As we will see below, it is possible to achieve a great deal using free tools. However, the report also exposes some significant limitations with existing tools for access and benefit-sharing. These can be briefly summarised as possible.
1. International scientific publications are distributed in a myriad of pay walled (pay per view silos). Free tools such as CrossRef and PubMed provide access to limited metadata about publications that can be used in ABS monitoring. In addition, commercial tools such as Thomson Reuters Web of Science provide access to a great range of meta data. However, at present access to data is a significant obstacle to monitoring as we will see in the case of CrossRef.
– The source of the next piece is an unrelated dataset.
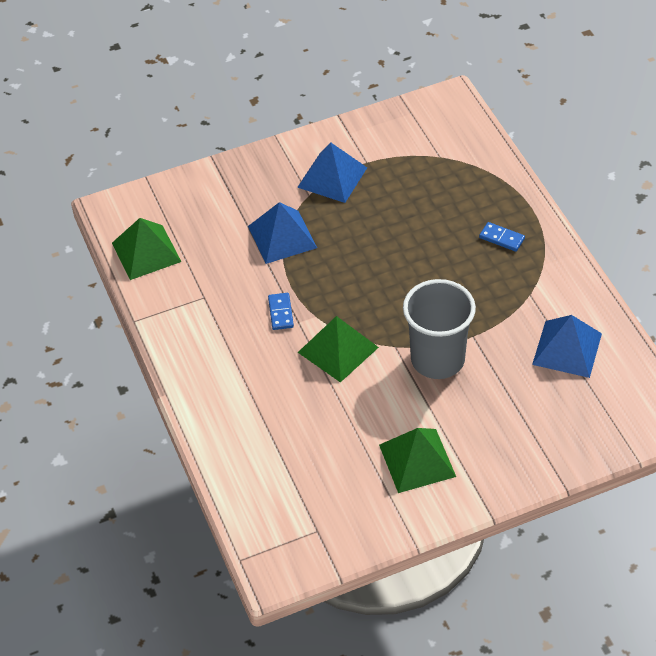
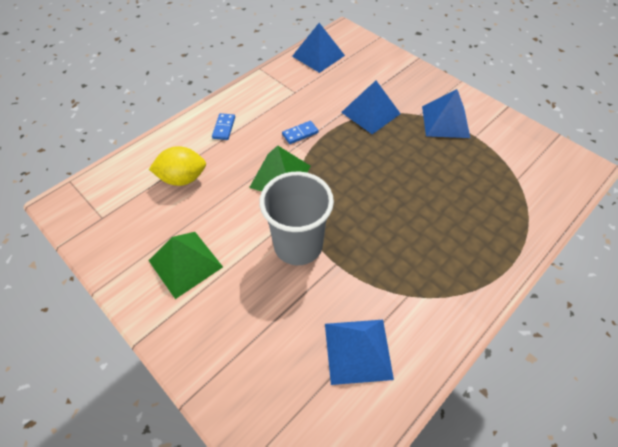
camera: 65 degrees right, 5 degrees up
green pyramid [112,218,182,280] -> blue pyramid [292,23,345,73]
blue domino [479,222,525,252] -> blue domino moved to [212,113,235,140]
none -> yellow lemon [149,146,206,186]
2. Access to patent data using free patent databases is typically limited to metadata (front pages) and the ability to search the full text (where genetic resources are typically referenced) are presently limited. This situation is changing through full text search facilities using the Lens free patent database and WIPO Patentscope. In addition, the USPTO provides for bulk downloads of its entire patent collection. As such the situation is improving but data access in the form required for effective monitoring is presently limited.
3. Issues around data access relate to the ability to engage in monitoring at scale. Taxonomic information about genetic resources recorded in international databases such as the [Global Biodiversity Information Facility](http://www.gbif.org/) are typically in the order of 10s of thousands of species. This presents challenges in terms of searching millions of documents and, where access to the data is possible, require advanced text mining methods. We are not there yet, but the situation is improving.
In light of these challenges in terms of data access and the ability to operate at scale, an approach to monitoring that starts with achievable goals and expands in scope as data access improves is likely to be the most appropriate.
The Handbook is presently divided into four broad sections.
Section 1 Biodiversity Informatics. This section focuses on accessing taxonomic data from the Global Biodiversity Information Facility in order to generate species lists for use in monitoring and the use of coordinate data for mapping.
Section 2 Scientific Literature. This section explores methods for obtaining the scientific literature and then combines data on researchers who have held permits with research with the scientific literature.
This section also explores the strengths and weaknesses of the use of ORCID researcher identifier system to retrieve scientific publications linked to researchers who have held permits and the role of identifiers in automating monitoring.
Section 3 Patents. This section will examine the issues involved in monitoring genetic resources and associated traditional knowledge in the patent system. The section will build on existing work and training provided as part of the [WIPO Manual on Open Source Patent Analytics](https://wipo-analytics.github.io/).
Section 4 Data Visualization. Data visualization is a key element in communication and engagement. This section will explore a range of data visualization techniques such as the use of interactive maps and network visualization.
The Handbook will focus on practical methods and tools that countries can use to meet their monitoring needs under the Nagoya Protocol. Much of the work in the Handbook will involve experimentation but is based in the principle of reproducible research. That is, a reader interested in adopting or adapting a particular approach or tool will be provided in the articles with the code and the data that will allow them to do that.